I found distant reading interesting and thought provoking, but not effective. It leaves a lot of blanks for the reader to fill in. I was able to discern basic things about the novel through textual analysis, such as its first person narration. However, I felt that these methods could be more deceiving than enlightening. For example, Joe was a word that popped up as prominent in the word clouds and Textexture. Logically, I assumed Joe is a key character in the novel. Yet from reading the first chapter, I realized that Joe is used in terms of two characters: Joe Gargery AND his wife, who is referred to as Mrs. Joe Gargery. So I have to wonder, if the textual analysis were able to distinguish between these two Joes, would either of these characters prove more prominent in the story than any of the other characters that appeared in the word clouds? Textexture was also confusing in regards to Joe, as it showed a strong relationship between “Mr,” “Joe,” and “sister” when the real relationship was between “Mrs.”, “Joe,” and “sister.” After reading the first chapter, this relationship is crystal clear. But if I had relied solely on the Textexture map, I would have put these words together as Mr. Joe’s sister.

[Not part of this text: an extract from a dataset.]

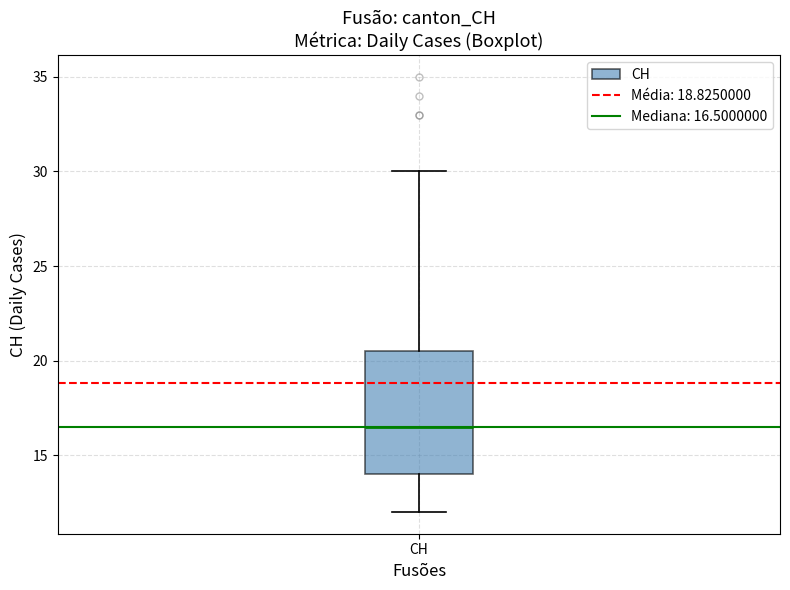

Where does the upper whisker of the box for CH end on the y-axis? The values are not printed on the chart, so give them approximately, as read against the axis.

30.0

I found that when segmenting the novel by chapter—creating a Wordle just for Chapter 1, for example—textual analysis could be more (but not entirely) effective. From the word cloud, I was able to get a general sense of what Chapter 1 involved: something to do with family. But when I attempted to string words together, my predictions were off. I never would have predicted that “young man” would be some ominous figure in Chapter 1, or that the narrator never really knew his parents. One word can make a big difference, even if that word only appears once in a passage. Frequency does not equal importance.

Another limit I found to distant reading is that words can have different definitions and connotations, and a reader really needs to have some context to interpret them. The meanings I got through distant reading were not the meanings I got through normal reading. I do think textual analysis is interesting because it does grant the distant reader creative license. You have to piece together a puzzle by building upon patterns you find within the novel and in its historical context—It is kind of fun. Ultimately though, I wasn’t able to get a sense for the plot or themes of the novel. The theme of a novel can be very subtle, so I don’t think it can be highlighted through word clouds or text networks. I was able to identify some characters, but after the whole “Joe” thing, my assumptions could be completely off. This may defeat the purpose, but I think textual analysis would be most useful after reading the book (or at least a summary of it) to pick up on patterns relating to history or the author’s other works.

One thought on "Lab #8: Great Expectations

  • Helen Rogers

    This is a fascinating exercise and I’m impressed by your dogged commitment to exploring the potential of distant reading as a tool and your astute assessment of its limitations as a method and a means to interpretation. Looking forward to seeing what my students @DigiVics make of distant reading having read Great Expectations in serial form.

    Helen Rogers, Liverpool John Moores University